In the rows below, take the lines from the one containing "important to acknowledge" through the one containing "as standard.", both included, and format them as a JSON list of strings with one string per line and no blank lines.

========================================================================

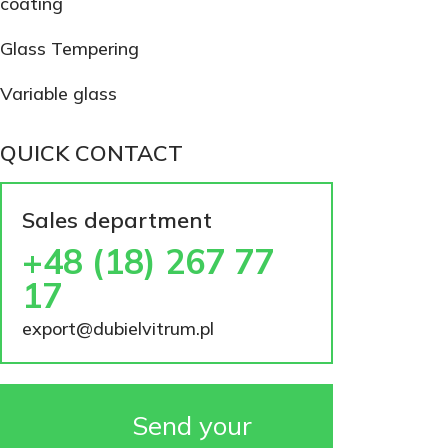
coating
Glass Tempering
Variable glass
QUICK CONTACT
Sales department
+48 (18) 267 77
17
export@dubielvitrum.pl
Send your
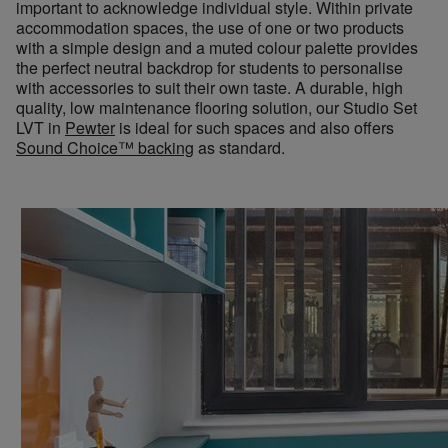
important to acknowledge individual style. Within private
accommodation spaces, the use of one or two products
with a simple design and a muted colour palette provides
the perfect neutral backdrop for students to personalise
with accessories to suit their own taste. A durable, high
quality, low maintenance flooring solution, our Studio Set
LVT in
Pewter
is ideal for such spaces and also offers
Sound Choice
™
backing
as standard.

========================================================================

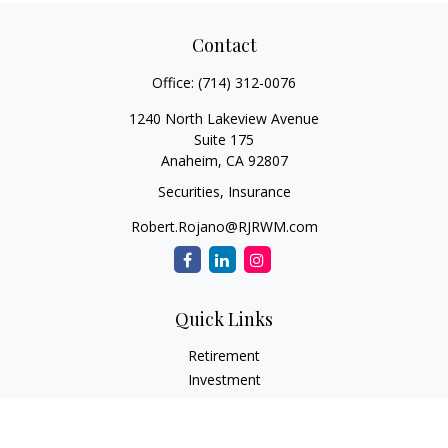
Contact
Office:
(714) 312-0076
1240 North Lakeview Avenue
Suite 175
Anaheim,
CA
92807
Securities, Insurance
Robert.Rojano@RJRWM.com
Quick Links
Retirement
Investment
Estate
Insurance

========================================================================

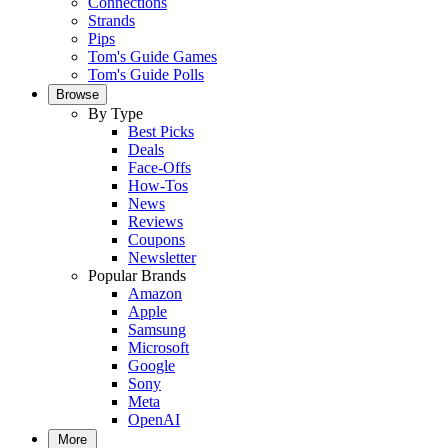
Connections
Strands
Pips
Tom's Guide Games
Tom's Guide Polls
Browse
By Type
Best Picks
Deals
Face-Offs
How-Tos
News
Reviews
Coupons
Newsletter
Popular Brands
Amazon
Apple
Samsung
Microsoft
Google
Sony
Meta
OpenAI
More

========================================================================

Problem solution:
[
  "important to acknowledge individual style. Within private",
  "accommodation spaces, the use of one or two products",
  "with a simple design and a muted colour palette provides",
  "the perfect neutral backdrop for students to personalise",
  "with accessories to suit their own taste. A durable, high",
  "quality, low maintenance flooring solution, our Studio Set",
  "LVT in",
  "Pewter",
  "is ideal for such spaces and also offers",
  "Sound Choice",
  "™",
  "backing",
  "as standard."
]